I do not want to build anything of value on top of such a shady platform that's completely controlled by one Megacorporation. It's too big of a risk.

No matter how many MVPs tout "MS <3 Open Source", how can anyone still believe them after these repeated violations?

4 comments

.NET was open sourced in 2016, that's 6 years ago. It looks like you were 1+ years fully within the ecosystem before any part of it was OSS, and now you're demanding new features they write get open sourced as well?

Reminds of that time they introduced WiFi on planes; it was a brand new thing, and they let folks on the flight use it for free - but of course being a new tech it broke down after about an hour. There was this guy on the flight making a big fuss about the WiFi stopping working, like truly upset and vocal about it. Dude, how are you owed something you didn't even know existed an hour ago?

I agree with this sentiment, but you forgot to credit Louis CK for the anecdote you borrowed.
He should steal material from less well-known comedians. That's what the pros do.
Ah, a connoisseur! :)
They replace an existing open source feature with a closed source one.

So that's totally different.

No they don't, they give you a choice between the existing open source solution and a new closed source one.
The problem with MVPs is that they are effectively Microsoft sponsored marketing outlets. I know a few of them personally and they are great people but damn have they drunk the kool-aid.
To a degree where they are pointless as a consumer but also pointless as an input gatherer.

MVP are pointless.

It's not only that debugger is closed-source - if you try to run non-MS provided build of VS Code, the .Net debugger would decline to start. That was very surprising, after installing VS Code on ubuntu from some default package.
is `dotnet watch` basically `git ls-files|entr dotnet build` ?

(entr is http://eradman.com/entrproject/ – like inotifywait but easier)

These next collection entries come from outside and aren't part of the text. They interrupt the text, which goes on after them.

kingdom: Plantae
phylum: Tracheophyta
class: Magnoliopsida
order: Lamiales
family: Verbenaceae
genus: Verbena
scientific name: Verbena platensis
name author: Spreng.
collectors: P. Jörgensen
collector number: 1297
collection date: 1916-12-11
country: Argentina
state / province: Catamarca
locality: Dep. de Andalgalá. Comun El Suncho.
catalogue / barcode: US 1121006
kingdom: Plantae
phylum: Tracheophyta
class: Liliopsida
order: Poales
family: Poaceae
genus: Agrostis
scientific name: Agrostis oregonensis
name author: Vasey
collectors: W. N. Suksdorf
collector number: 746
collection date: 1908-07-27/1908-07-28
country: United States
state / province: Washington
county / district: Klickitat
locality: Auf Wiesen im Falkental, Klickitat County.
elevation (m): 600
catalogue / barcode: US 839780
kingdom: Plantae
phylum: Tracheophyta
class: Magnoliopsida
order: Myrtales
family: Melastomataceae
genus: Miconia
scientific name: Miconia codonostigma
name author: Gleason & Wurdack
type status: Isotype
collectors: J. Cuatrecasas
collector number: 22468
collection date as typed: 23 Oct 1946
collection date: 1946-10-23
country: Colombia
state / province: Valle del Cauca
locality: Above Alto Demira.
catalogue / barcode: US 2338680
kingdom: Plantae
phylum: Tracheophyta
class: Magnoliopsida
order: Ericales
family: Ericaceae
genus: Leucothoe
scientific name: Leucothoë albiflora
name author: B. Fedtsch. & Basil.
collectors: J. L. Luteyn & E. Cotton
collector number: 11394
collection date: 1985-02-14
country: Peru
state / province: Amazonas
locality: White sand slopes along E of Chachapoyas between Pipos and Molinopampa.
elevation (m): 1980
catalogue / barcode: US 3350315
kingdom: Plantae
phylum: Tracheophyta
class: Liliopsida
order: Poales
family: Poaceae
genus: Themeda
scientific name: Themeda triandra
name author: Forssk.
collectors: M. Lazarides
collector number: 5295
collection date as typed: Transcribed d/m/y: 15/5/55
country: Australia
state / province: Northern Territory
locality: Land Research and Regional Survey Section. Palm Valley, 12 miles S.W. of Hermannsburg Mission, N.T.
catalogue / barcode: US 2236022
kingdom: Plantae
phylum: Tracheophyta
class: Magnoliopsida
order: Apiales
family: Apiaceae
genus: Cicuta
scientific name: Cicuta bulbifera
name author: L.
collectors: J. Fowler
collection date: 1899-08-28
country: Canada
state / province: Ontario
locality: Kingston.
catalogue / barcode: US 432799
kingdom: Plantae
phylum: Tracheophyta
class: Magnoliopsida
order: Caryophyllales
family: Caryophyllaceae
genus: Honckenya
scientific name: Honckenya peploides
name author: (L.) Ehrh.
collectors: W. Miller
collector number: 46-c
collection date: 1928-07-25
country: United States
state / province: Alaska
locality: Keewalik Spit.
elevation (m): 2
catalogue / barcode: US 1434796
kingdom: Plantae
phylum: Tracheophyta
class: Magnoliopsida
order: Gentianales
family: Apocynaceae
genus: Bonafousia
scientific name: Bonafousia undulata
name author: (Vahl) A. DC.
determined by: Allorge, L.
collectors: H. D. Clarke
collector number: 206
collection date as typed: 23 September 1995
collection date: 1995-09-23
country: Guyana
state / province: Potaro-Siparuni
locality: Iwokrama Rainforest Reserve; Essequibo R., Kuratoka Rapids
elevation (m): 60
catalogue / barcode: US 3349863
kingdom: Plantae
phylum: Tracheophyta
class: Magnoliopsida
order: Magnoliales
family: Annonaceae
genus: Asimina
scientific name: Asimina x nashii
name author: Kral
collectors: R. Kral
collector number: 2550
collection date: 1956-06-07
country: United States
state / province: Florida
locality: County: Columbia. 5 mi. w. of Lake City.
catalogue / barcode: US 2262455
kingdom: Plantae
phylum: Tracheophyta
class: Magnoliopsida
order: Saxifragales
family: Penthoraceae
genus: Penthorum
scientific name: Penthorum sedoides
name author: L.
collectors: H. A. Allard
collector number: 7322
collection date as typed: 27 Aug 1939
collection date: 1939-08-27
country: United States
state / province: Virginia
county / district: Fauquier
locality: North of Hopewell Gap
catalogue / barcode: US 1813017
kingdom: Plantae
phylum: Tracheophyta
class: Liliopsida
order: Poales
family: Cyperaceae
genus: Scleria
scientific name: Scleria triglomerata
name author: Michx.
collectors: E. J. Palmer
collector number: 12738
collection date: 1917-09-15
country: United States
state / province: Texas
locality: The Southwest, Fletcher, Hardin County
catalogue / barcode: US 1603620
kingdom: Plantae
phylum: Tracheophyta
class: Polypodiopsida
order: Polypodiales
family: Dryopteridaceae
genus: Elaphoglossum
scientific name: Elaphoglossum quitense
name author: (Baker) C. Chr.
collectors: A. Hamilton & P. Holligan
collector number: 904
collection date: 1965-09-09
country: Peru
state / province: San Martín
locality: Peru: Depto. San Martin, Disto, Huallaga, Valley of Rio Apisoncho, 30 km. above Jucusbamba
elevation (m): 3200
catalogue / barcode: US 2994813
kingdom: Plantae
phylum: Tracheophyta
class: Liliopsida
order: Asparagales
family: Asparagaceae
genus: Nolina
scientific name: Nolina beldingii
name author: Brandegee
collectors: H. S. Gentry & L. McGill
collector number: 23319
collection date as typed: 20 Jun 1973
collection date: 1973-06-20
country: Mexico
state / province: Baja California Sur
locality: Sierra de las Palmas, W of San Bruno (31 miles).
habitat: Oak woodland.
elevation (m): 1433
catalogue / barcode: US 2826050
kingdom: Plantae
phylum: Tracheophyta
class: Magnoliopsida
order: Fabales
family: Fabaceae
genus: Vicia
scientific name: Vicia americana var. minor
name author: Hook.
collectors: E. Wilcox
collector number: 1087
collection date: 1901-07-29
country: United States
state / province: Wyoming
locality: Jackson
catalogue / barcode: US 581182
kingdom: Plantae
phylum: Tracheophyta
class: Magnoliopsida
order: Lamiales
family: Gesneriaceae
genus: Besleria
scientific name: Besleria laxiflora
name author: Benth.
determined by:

It may as well be. It can do some legit hot reload, but the set of scenarios where it works is so small it’s effectively useless.
Yea, the drama occurred when it was in preview, so we all thought it's going to have real hot-reload capability as we know from webdev.
No, it has a lot of bytecode level intelligence to surgically replace the parts of the program that need replaced (as I understand it). Your version just re-runs the project from scratch whenever a change occurs.
I think it also replaces the running code on the fly.